HtmlUnit+Jsoup简单爬虫获取网页数据

本案例可以获取宿迁论坛--关注宿迁etc下面帖子楼主发表的【标题、发表时间、网站名、发表人、内容（帖子正文）、访问链接】数据。

思想就是通过Java访问的链接，然后拿到html字符串，然后就是解析链接等需要的数据。

技术上使用了Jsoup+HtmlUnit:

采用htmlunit获取网页(官网地址http://htmlunit.sourceforge.net/)

采用jsoup解析网页，获取数据和链接.（文档https://jsoup.org/apidocs/）

使用方法：

第一步：

      创建一个WebClient对象，
        WebClient webClient = new WebClient(BrowserVersion.CHROME);
       webClient.getOptions().setJavaScriptEnabled(false);
       webClient.getOptions().setCssEnabled(false);
       HtmlPage page= webClient.getPage(“https://www.baidu.com”);//获取网页页面
        String pageContent= page.getTitleText(); //获取页面的TITLE
   pageContent= page.asXml();//获取页面的XML代码
       webClient.close(); //关闭webclient

第二步：

使用jsoup，解析网页内容，使用jquery语法方便地进行dom操作

        Document doc = Jsoup.parse(pageContent);
       String title = doc.title().toString();//获取网页标题
       Elements lg = doc.getElementById("lg").getElementsByTag("img");//获取指定id下面的img
       String picUrl = lg.attr("src");//获取图片的路径

示例解析地址:

1、http://www.sqee.cn/thread-884131-1-5.html

2、http://www.sqee.cn/thread-883835-1-1.html

解析结果:

1、{
    "announceTime":"2017/6/20 11:38:40",
    "announceUser":"4704545000",
    "content":"我想请问大家有谁知道宿迁实验小学黄河分校2017年啥时候开始招生啊？或者有招生办的电话望告知一声。谢谢大家！！！！",
    "title":"关于小学上学问题 ",
    "webSiteName":" 关注宿迁宿迁论坛|鼎鼎有民|大宿网"
}

2、{
    "announceTime":"2017/6/18 08:53:20",
    "announceUser":"柠檬草",
    "content":"三台山现在几点关门？听说现在营业时间延长了，具体是几点呢？有人知道吗？",
    "title":"三台山现在几点关门？ ",
    "webSiteName":" 娱乐旅游宿迁论坛|鼎鼎有民|大宿网"

◆ **输出要求**
将HtmlUnit与Jsoup爬虫一文中从“本案例可以获取宿迁论坛--关”起至“rceforge.net/)”止的部分逐字重新录入。

◆ **所给材料**

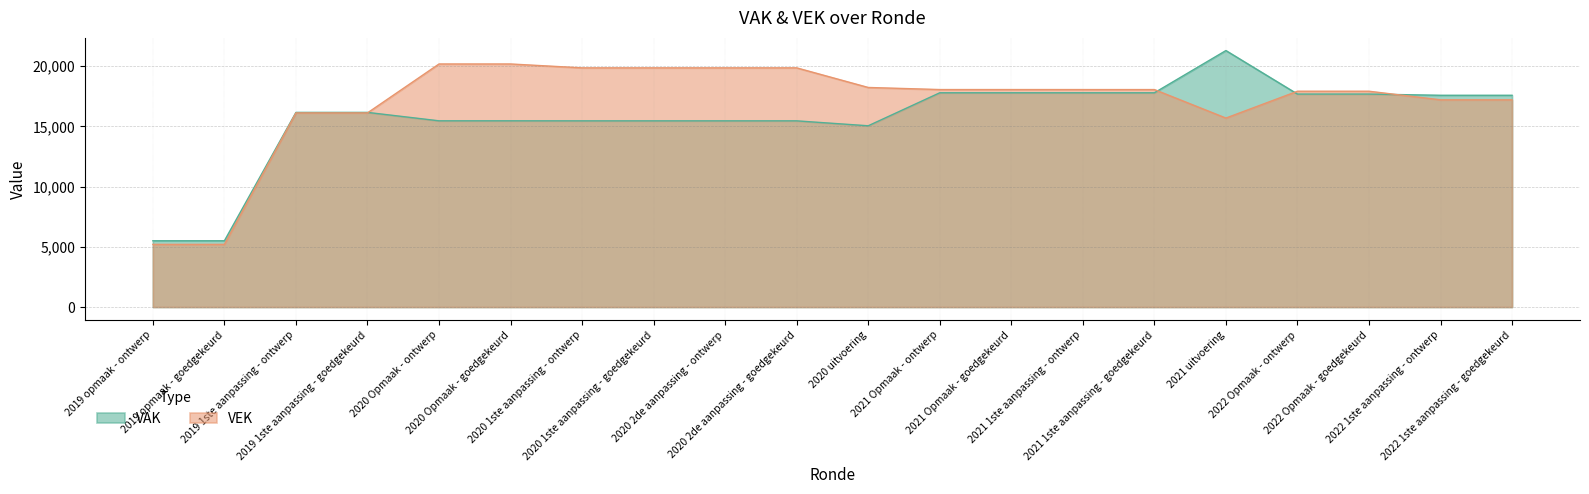

Which category has the lowest value across all series?

2019 opmaak - ontwerp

◆ **参考答案**
本案例可以获取宿迁论坛--关注宿迁etc下面帖子楼主发表的【标题、发表时间、网站名、发表人、内容（帖子正文）、访问链接】数据。

思想就是通过Java访问的链接，然后拿到html字符串，然后就是解析链接等需要的数据。

技术上使用了Jsoup+HtmlUnit:

采用htmlunit获取网页(官网地址http://htmlunit.sourceforge.net/)